'''
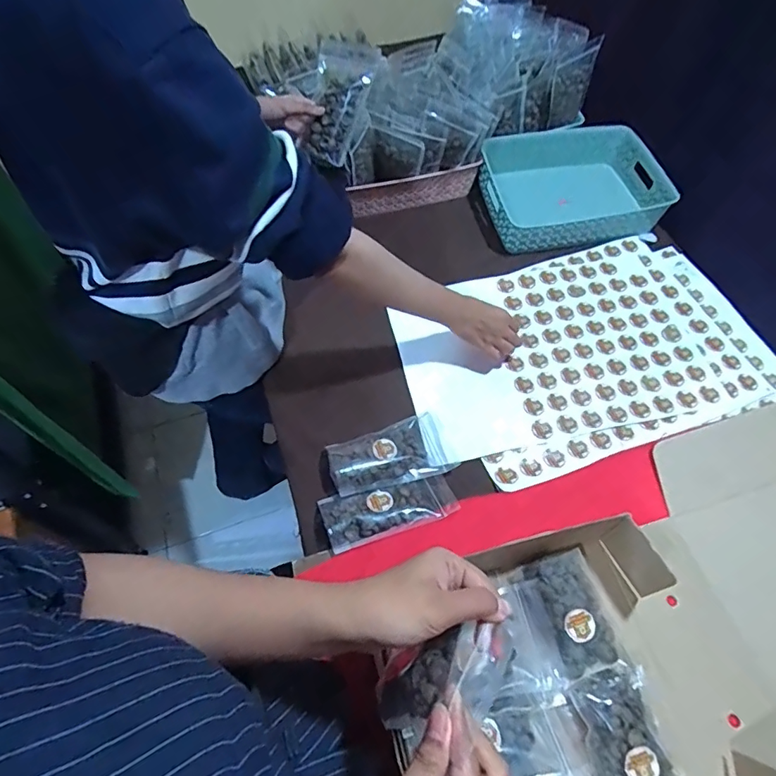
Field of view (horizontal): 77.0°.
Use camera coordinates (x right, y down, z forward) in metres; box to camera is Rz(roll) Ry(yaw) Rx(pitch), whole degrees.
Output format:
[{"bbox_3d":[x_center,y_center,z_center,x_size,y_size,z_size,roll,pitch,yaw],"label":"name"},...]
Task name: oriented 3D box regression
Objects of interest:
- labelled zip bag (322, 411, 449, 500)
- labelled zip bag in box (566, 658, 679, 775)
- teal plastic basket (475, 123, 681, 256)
[{"bbox_3d":[0.000,0.093,0.685,0.161,0.033,0.092,-16,60,-10],"label":"labelled zip bag"},{"bbox_3d":[0.250,0.381,0.487,0.097,0.045,0.174,-16,60,-10],"label":"labelled zip bag in box"},{"bbox_3d":[0.355,-0.389,0.939,0.342,0.088,0.243,-10,59,-6],"label":"teal plastic basket"}]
'''
Show every line from the listing that contains "roll".

WRITTEN RESPONSE>
Use camera coordinates (x right, y down, z forward) in metres; box to camera is Rz(roll) Ry(yaw) Rx(pitch), whole degrees.
[{"bbox_3d":[x_center,y_center,z_center,x_size,y_size,z_size,roll,pitch,yaw],"label":"name"},...]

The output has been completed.